Dampak Kelengahan Selama 20 Tahun
Selama dua puluh tahun, banyak masyarakat yang menganggap remeh hepatitis B. Anggapan bahwa penyakit ini tidak berbahaya atau bisa sembuh dengan sendirinya telah menyebabkan penyebaran yang meluas. Akibatnya, banyak keluarga yang harus menanggung beban berat, baik secara fisik, emosional, maupun finansial.
Beban Fisik dan Kesehatan
Hepatitis B yang tidak ditangani dengan baik dapat berkembang menjadi sirosis hati atau kanker hati. Penderita seringkali mengalami kelelahan kronis, penurunan fungsi hati, dan berbagai komplikasi lain yang mempengaruhi kualitas hidup mereka. Anggota keluarga yang merawat pun ikut merasakan dampaknya, terutama dalam hal waktu dan tenaga.

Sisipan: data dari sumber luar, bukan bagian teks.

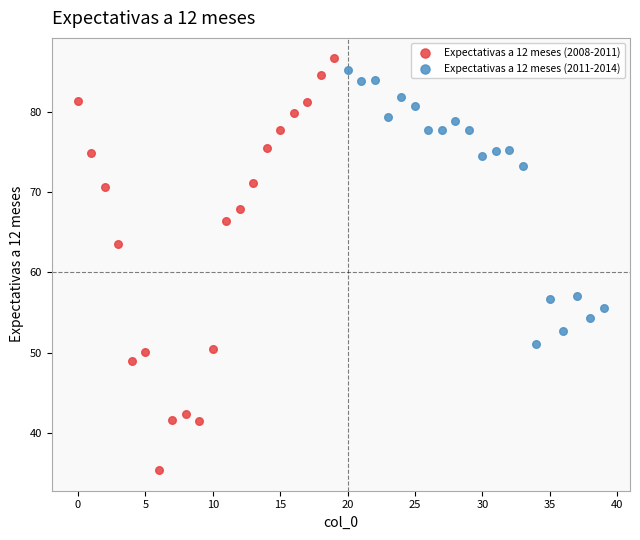

Which series contains the highest Y value?

Expectativas a 12 meses (2008-2011)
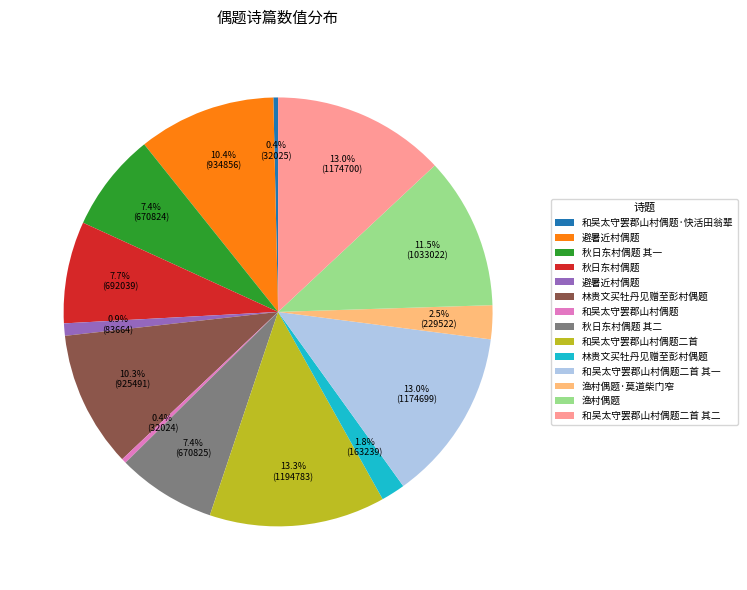

Is there a majority slice in this chart?

No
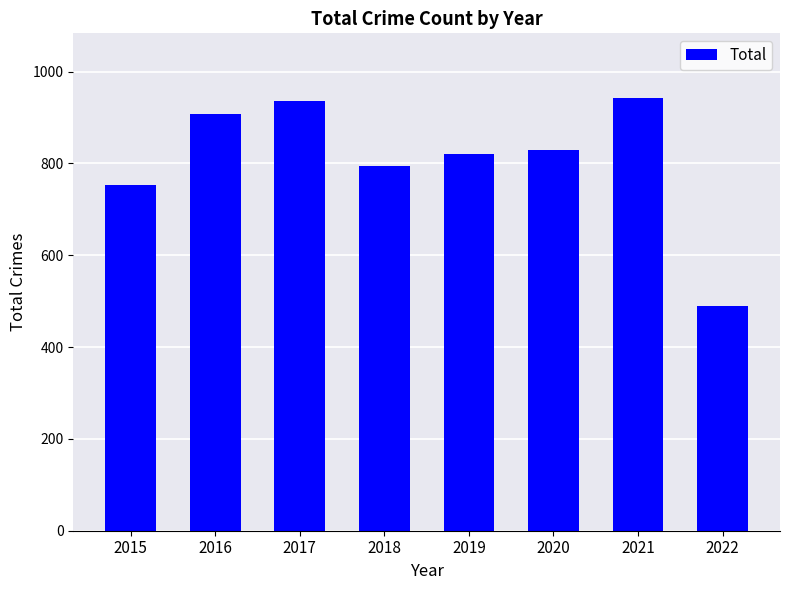

Where is the data nearest to the value 715?

2015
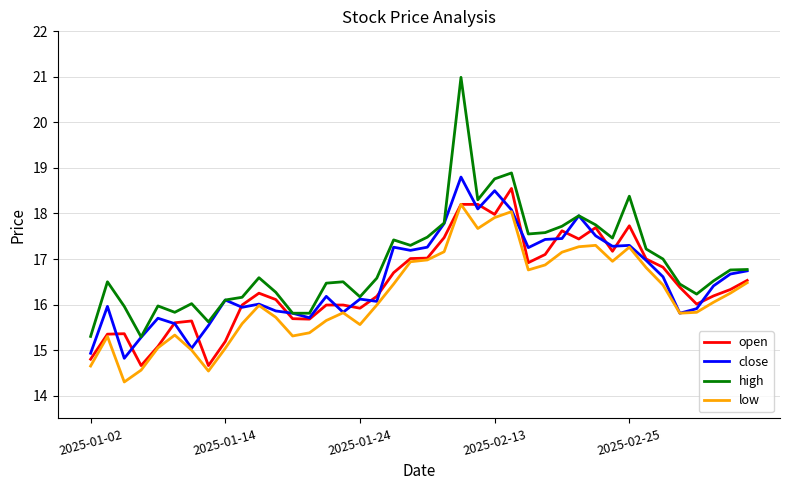

True or false: low and high intersect in this chart.

False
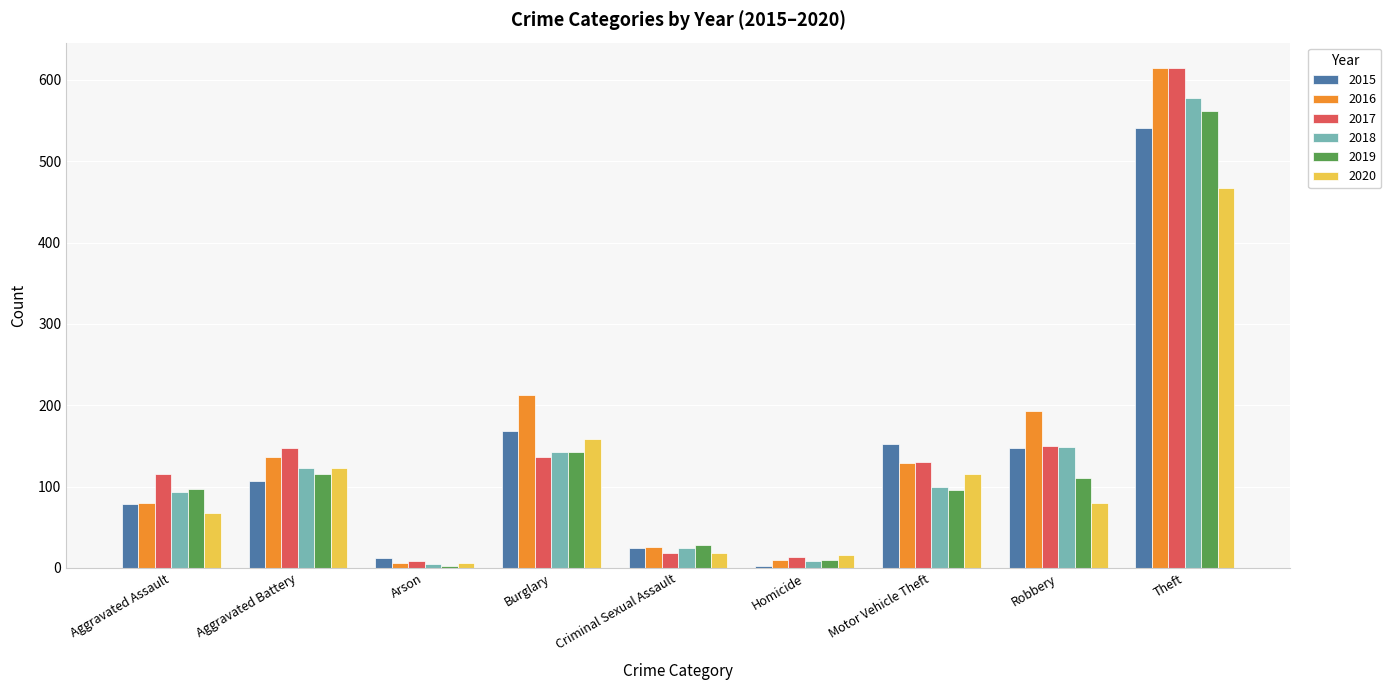

How many bars are there in total?

54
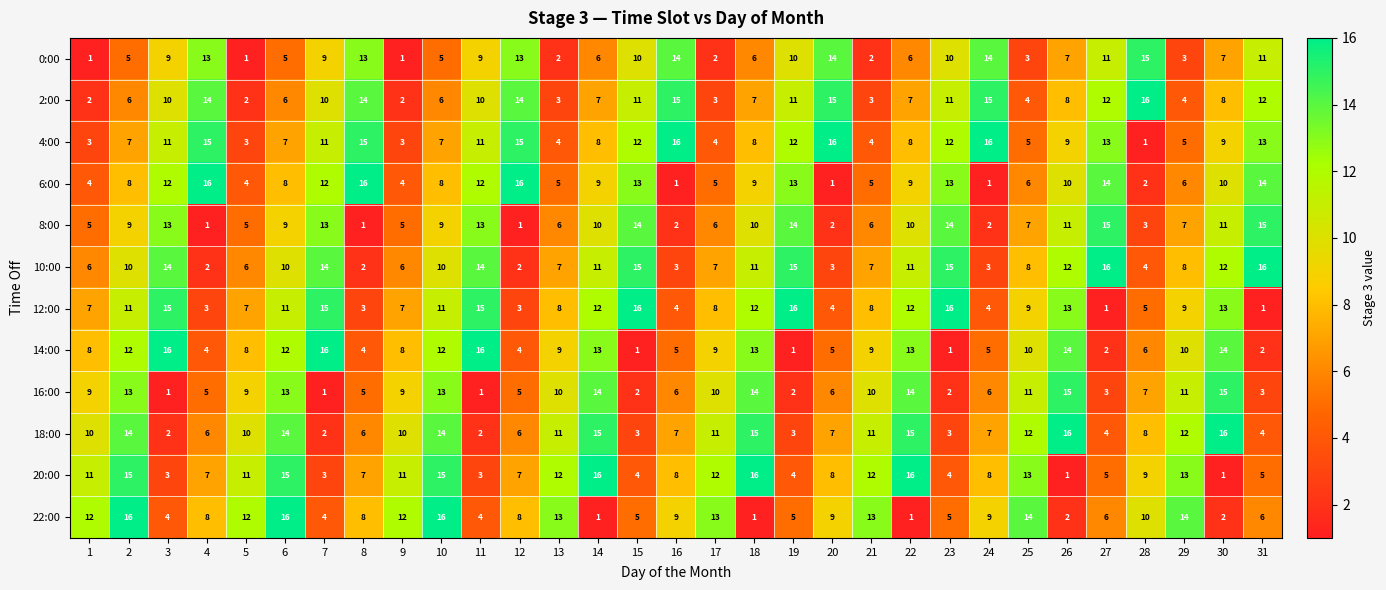

The value of 12:00 at 24 is 4. True or false?

True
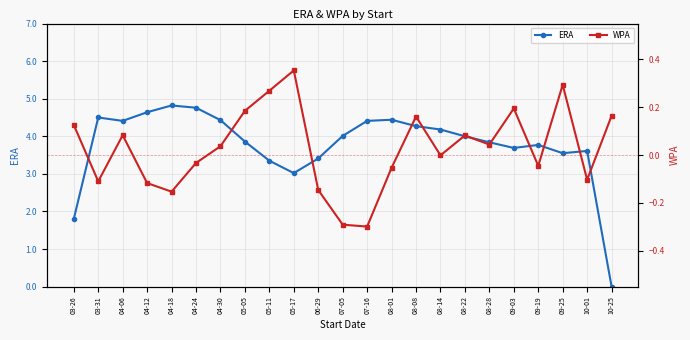

Is it true that ERA equals 6.7 at 04-12?

False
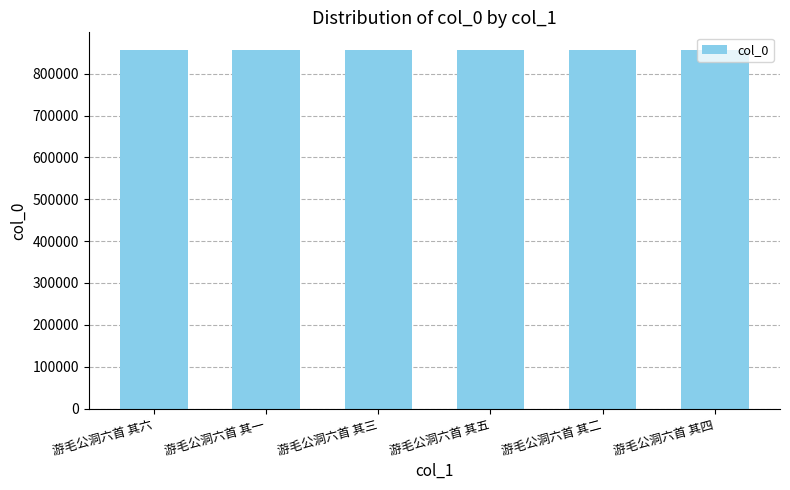

What is the maximum value shown in the chart?

855864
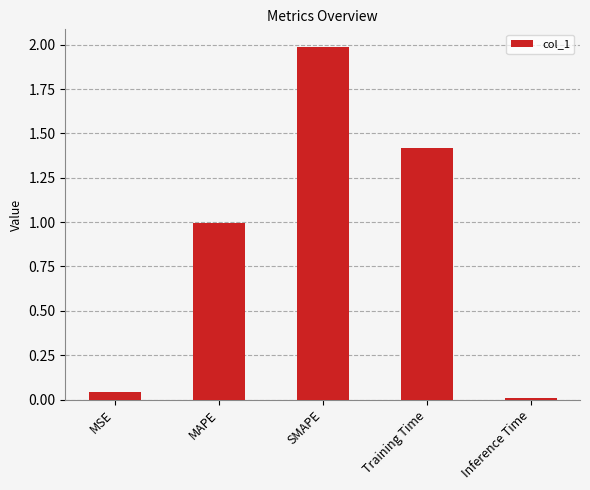

How many data points does each series have?

5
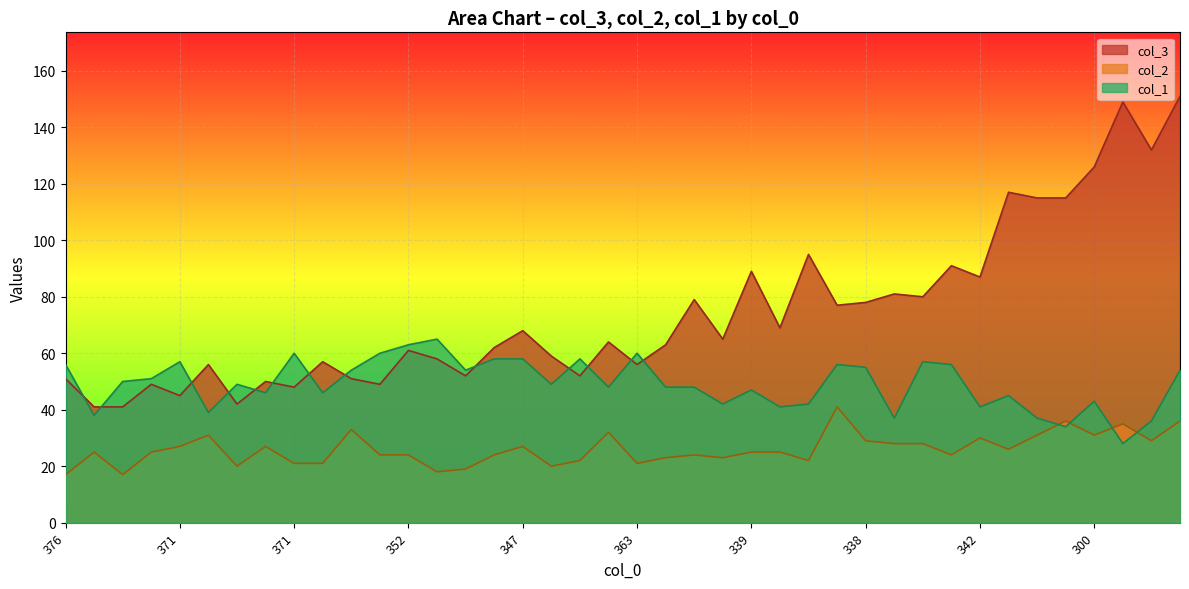

How many times do col_1 and col_3 cross each other?

13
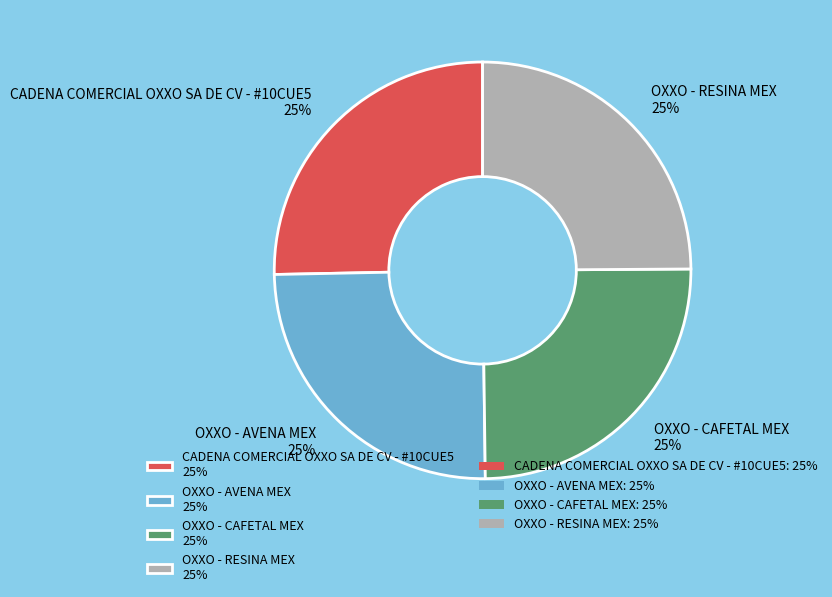

True or false: OXXO - CAFETAL MEX 25% accounts for 36% of the total.

False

Dampak Emosional dan Sosial
Stigma yang melekat pada penyakit hepatitis B seringkali membuat penderita dan keluarganya dikucilkan dari lingkungan sosial. Rasa malu, takut, dan cemas menjadi beban psikologis yang berat. Anak-anak dalam keluarga tersebut juga bisa mengalami diskriminasi di sekolah atau lingkungan bermain.
Beban Finansial
Biaya pengobatan hepatitis B yang berkelanjutan, termasuk obat-obatan antivirus dan pemeriksaan rutin, sangat memberatkan keuangan keluarga. Banyak keluarga yang terpaksa berutang atau menjual aset untuk membiayai perawatan anggota keluarga yang sakit.
Pentingnya Kesadaran dan Pencegahan
Untuk menghindari harga mahal yang harus dibayar, diperlukan perubahan sikap dan peningkatan kesadaran tentang hepatitis B. Vaksinasi adalah langkah pencegahan yang paling efektif. Selain itu, pemeriksaan rutin dan pengobatan dini sangat penting untuk mencegah komplikasi serius.
Keluarga juga perlu mendapatkan dukungan dan edukasi yang memadai agar tidak terjebak dalam sikap lengah yang telah berlangsung selama dua puluh tahun. Dengan pengetahuan yang benar dan tindakan preventif yang tepat, dampak buruk hepatitis B dapat diminimalkan, dan keluarga dapat terhindar dari beban yang tidak perlu.